IRS Updates Correction Program for Retirement PlansAugust 12, 2021
Attention plan sponsors…the IRS has issued a revenue procedure that updates its Employee Plans Compliance Resolution System (EPCRS). Here’s what you should be aware of.
Plan Sponsors, the IRS has issued new guidance regarding the correction program for retirement plans. Through the procedure, you’ll be able to continue to provide your employees with tax-friendly retirement benefits. Let’s take a look at the program.
What is the EPCRS?
If your retirement plan has failed to satisfy certain requirements under Code Sec. 401(a), Code Sec. 403(a), Code Sec. 403(b), Code Sec. 408(k), and/or Code Sec. 408(p), the Employee Plans Compliance Resolution System (EPCRS) allows you to correct these failures and continue to provide your employees with retirement benefits.
The EPCRS consists of:
- The self correction program (SCP)- As the IRS states, “You can self-correct many retirement plan errors without contacting the IRS or paying a fee. There are no application or reporting requirements. Self-correction, also known as the Self-Correction Program or “SCP,” is authorized under Revenue Procedure 2021-30, the revenue procedure that governs the EPCRS.”
- The Voluntary Correction Program (VCP)- As the IRS states, “If your retirement plan isn’t currently being audited by the IRS, and you have mistakes with either the language in the plan document or how you’ve run your plan, you can apply to correct the mistakes under the VCP. Correcting your plan mistakes through VCP preserves the plan’s tax-favored status.”
*Under previous guidance, VCPs could be submitted anonymously.
- The Audit Closing Agreement Program (Audit CAP)- As the IRS states, “A plan sponsor that does not come forward to the IRS, but whose retirement plan has significant problems that are discovered by the IRS on audit or during the determination letter application process, is entitled under the audit correction program to preserve the tax benefits associated with properly maintained retirement plans.”
The EPCRS now includes two defined benefit plan benefit overpayment correction methods aimed at encouraging employers to avoid recovering benefit overpayments made to participants and beneficiaries.

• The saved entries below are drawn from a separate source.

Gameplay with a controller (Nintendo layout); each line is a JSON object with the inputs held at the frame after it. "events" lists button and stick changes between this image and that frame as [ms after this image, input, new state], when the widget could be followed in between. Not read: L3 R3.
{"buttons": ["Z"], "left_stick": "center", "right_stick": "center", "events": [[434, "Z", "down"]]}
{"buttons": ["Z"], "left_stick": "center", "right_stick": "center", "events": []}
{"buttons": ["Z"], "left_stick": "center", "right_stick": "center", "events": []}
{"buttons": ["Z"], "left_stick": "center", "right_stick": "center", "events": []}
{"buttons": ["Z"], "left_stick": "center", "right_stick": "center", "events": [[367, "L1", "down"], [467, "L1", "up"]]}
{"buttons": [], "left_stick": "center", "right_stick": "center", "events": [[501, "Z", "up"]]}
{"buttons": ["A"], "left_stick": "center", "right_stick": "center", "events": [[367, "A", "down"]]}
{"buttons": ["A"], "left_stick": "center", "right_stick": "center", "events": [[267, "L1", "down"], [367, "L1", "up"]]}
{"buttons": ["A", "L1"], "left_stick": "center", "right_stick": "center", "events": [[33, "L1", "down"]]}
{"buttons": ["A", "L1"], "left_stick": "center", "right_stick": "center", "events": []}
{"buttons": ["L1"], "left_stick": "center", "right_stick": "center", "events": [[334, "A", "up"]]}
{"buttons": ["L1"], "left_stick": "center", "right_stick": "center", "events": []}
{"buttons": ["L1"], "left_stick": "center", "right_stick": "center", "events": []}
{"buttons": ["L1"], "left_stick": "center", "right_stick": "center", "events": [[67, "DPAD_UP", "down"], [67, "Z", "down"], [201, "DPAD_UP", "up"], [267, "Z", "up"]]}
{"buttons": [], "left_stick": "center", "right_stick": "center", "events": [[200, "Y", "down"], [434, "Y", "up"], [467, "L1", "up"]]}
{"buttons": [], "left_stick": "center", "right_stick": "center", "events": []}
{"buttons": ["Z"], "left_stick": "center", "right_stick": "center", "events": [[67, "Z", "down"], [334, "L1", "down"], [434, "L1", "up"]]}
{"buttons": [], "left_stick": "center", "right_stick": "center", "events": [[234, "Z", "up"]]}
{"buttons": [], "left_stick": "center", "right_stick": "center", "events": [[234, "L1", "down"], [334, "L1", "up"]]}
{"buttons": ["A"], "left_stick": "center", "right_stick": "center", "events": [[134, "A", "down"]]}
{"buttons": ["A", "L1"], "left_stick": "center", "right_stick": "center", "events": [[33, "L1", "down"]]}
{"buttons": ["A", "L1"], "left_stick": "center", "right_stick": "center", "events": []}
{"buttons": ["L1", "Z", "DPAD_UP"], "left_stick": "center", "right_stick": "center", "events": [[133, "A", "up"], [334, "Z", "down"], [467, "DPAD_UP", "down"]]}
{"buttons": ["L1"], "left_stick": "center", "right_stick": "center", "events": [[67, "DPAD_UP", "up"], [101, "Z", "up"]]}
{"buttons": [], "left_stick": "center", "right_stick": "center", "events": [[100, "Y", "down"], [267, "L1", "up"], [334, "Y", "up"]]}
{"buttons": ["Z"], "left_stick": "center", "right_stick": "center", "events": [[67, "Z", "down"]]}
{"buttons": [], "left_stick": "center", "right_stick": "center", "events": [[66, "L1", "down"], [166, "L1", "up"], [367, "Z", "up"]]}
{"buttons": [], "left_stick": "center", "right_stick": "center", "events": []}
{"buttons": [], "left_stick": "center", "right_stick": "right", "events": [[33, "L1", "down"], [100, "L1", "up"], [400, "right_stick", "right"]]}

- If a plan satisfies a specified funding level, it will not require correction, or;
- Under certain circumstances, the IRS will limit the amount to be regained.
VCP Anonymous Submission Procedure Eliminated
The IRS has also removed the VCP anonymous submission procedure, meaning VCP submissions cannot be submitted anonymously on or after January 1, 2022. To replace this, the IRS has added a VCP pre-submission conference procedure, that is anonymous and allows plan sponsors to discuss VCP submissions at no cost. If a subsequent VCP request is submitted, it will not be anonymous.
Retroactive Plan Amendments
Under prior SCP guidance, plan sponsors could retroactively amend their plans to fix certain operational failures. Updated guidance makes it easier to use retroactive plan amendments since the IRS has removed the requirement that all participants in the plan benefit by the retroactive amendment.
The SCP correction period has also been extended from two to three years for significant failures. In addition, for the correction of missed elective deferrals for an automatic contribution feature in a 401k and 403(b) plans, the safe harbor correction method has been extended by three years from December 31, 2020 to December 31, 2023.
The revenue procedure is effective July 16, 2021, but the extension of the sunset for safe harbor corrections for the automatic contribution feature is December 31, 2023.